# Assignment
Leaving out any pictures, print the entries that follow exactly as they stand.

# Source material
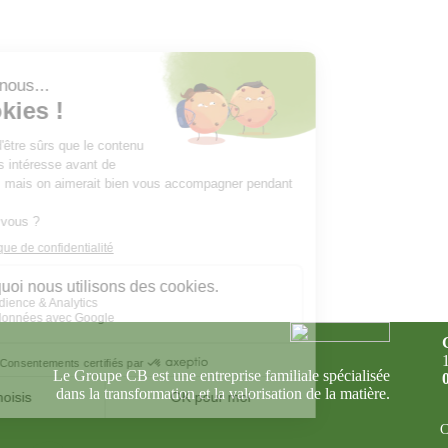
Le Groupe CB est une entreprise familiale spécialisée
dans la transformation et la valorisation de la matière.
C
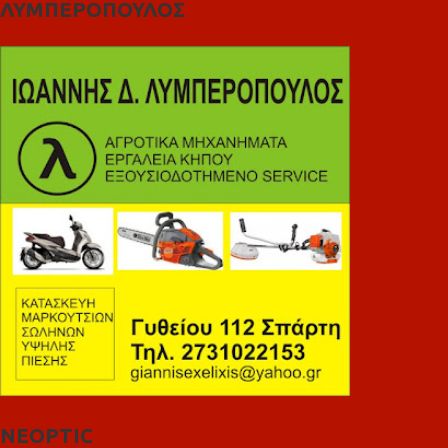
ΛΥΜΠΕΡΟΠΟΥΛΟΣ
NEOPTIC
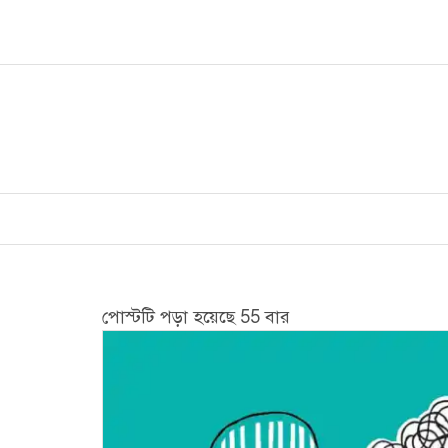
Skip
to
content
পোস্টটি পড়া হয়েছে 55 বার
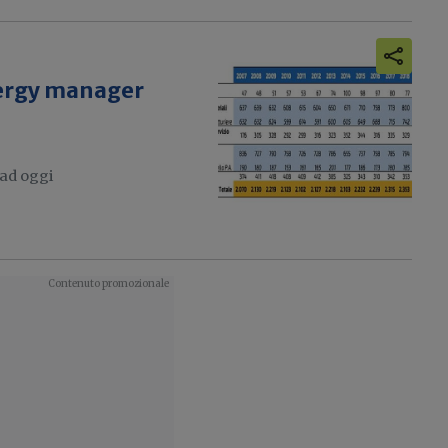
energy manager
 ad oggi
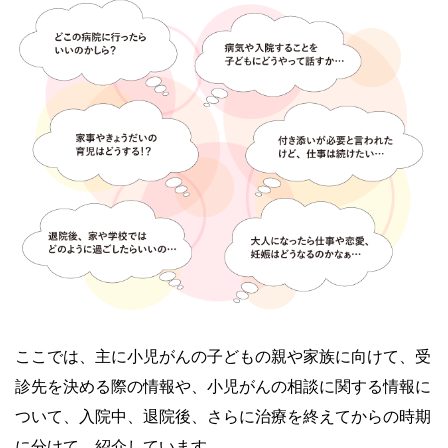
ここでは、主に小児がんの子どもの親や家族に向けて、受
診先を決める際の情報や、小児がんの相談に関する情報に
ついて、入院中、退院後、さらに治療を終えてからの時期
に分けて、紹介しています。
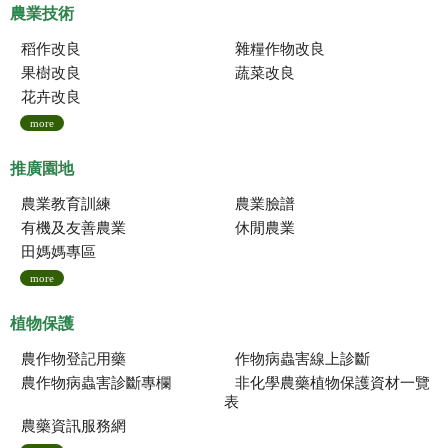
農業技術
稻作改良
雜糧作物改良
果樹改良
蔬菜改良
花卉改良
more
推廣園地
農業教育訓練
農業臉譜
有機及友善農業
休閒農業
田媽媽專區
more
植物保護
農作物登記用藥
作物病蟲害線上診斷
農作物病蟲害診斷專欄
非化學農藥植物保護資材一覽
表
農藥資訊服務網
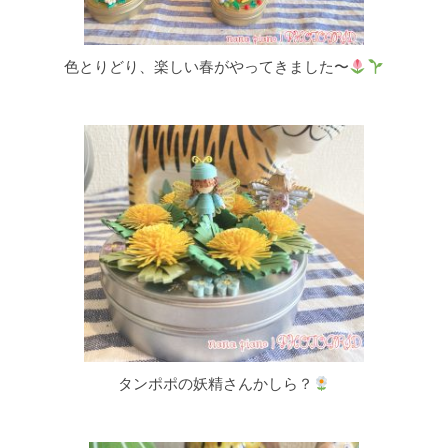
色とりどり、楽しい春がやってきました〜
タンポポの妖精さんかしら？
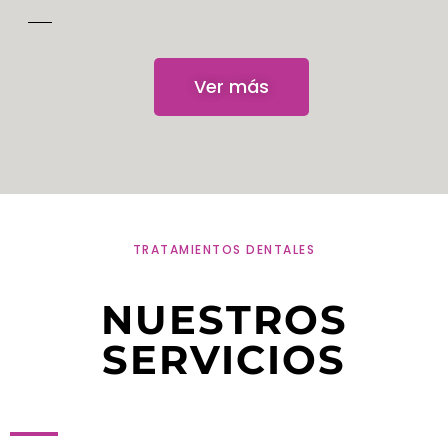
Ver más
TRATAMIENTOS DENTALES
NUESTROS
SERVICIOS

# The answer
Le Groupe CB est une entreprise familiale spécialisée
dans la transformation et la valorisation de la matière.
C
ΛΥΜΠΕΡΟΠΟΥΛΟΣ
NEOPTIC
Skip
to
content
পোস্টটি পড়া হয়েছে 55 বার
energy manager
 ad oggi
ここでは、主に小児がんの子どもの親や家族に向けて、受
診先を決める際の情報や、小児がんの相談に関する情報に
ついて、入院中、退院後、さらに治療を終えてからの時期
に分けて、紹介しています。
農業技術
稻作改良
雜糧作物改良
果樹改良
蔬菜改良
花卉改良
more
推廣園地
農業教育訓練
農業臉譜
有機及友善農業
休閒農業
田媽媽專區
more
植物保護
農作物登記用藥
作物病蟲害線上診斷
農作物病蟲害診斷專欄
非化學農藥植物保護資材一覽
表
農藥資訊服務網
色とりどり、楽しい春がやってきました〜
タンポポの妖精さんかしら？
Ver más
TRATAMIENTOS DENTALES
NUESTROS
SERVICIOS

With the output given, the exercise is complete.